Yesterday my mother had a rough day. She was agitated and fidgety all day. She had gone for at least 3 days with virtually no sleep, but she was unable to sit still and rest. They gave her more anti-anxiety medication and it came close to putting her to sleep but did not. Now instead of being wide awake and fidgeting, she was 90% asleep and fidgeting.
Dad and John spent the day with her. Just before visiting hours ended they were told she would be going in for another CT scan. They got to stay until that was finished, but it didn't take long. They were also told that her diet was being changed and that she was on a no-food-after-midnight plan. That's good. That means that she should be having her biopsy today. Finally.
She had much more help through out the day and night too. She had what the hospital calls "sitters" assigned to her. Their job is to stay in the room with her and get her help when she needs it... and in this case, tell her she can't get out of bed when she tries to "go to the kitchen" or "go to her other bed upstairs" or when she sees some one in the hallway who passed away years ago.

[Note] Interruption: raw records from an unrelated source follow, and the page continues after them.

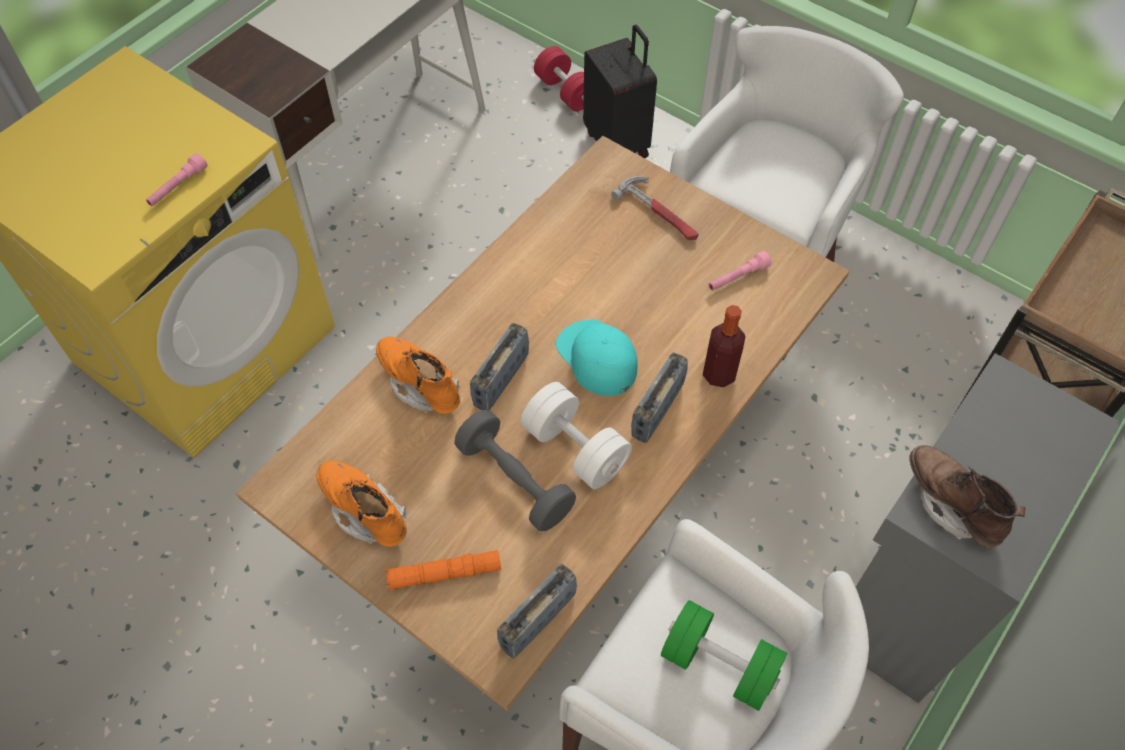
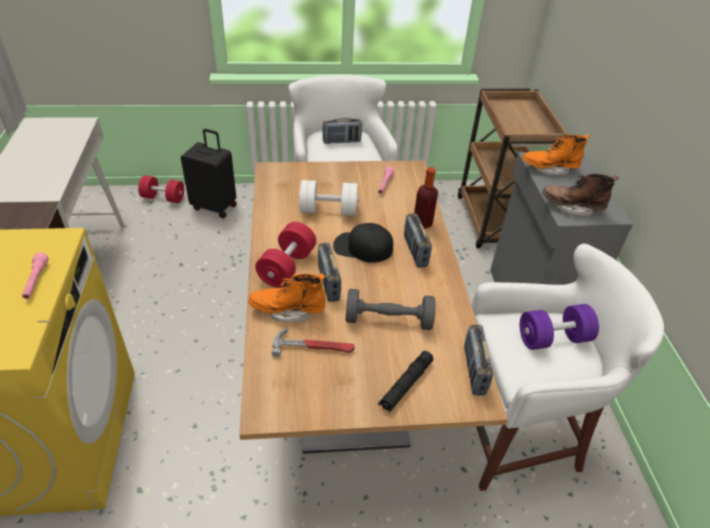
camera: 45 degrees left, 15 degrees down
(364, 511) = (329, 387): orange boot -> orange boot (549, 169)
(444, 573) = (406, 385): orange flashlight -> black flashlight
(478, 324) = (287, 267): none -> red dumbbell
(575, 448) = (399, 289): white dumbbell -> white dumbbell (328, 210)
(596, 358) = (362, 247): turquoise cap -> black cap
(659, 212) = (320, 178): hammer -> hammer (314, 347)
(719, 664) = (553, 338): green dumbbell -> purple dumbbell
(783, 159) = (341, 141): none -> radio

On Monday, during a clear moment, she asked John to please make sure some one stays with Dad while she's in the hospital. We're trying but its going to be nearly impossible. I stayed with him last night, John the night before. I did not handle being away from my family very well, even though it was one friggin' night. I felt like the worst son and worst husband ever. I don't know if I can do it again, and I sure as hell can't ask my brother to handle it himself. He has already done 100 times more for my parents than any of us since this whole ordeal began. I only get to see my step kids two days this week. I didn't see them between Monday morning and last night, but I never see them between Monday morning and Wednesday night. John didn't see his kids during that stretch either, but he should have. We're just not going to be able to make it work. A night here and there, maybe, but this could stretch on indefinitely.
I feel like such an asshole.
They better do that damn biopsy today, and the lab and the pathologist had better fast track it and finally get us some real information.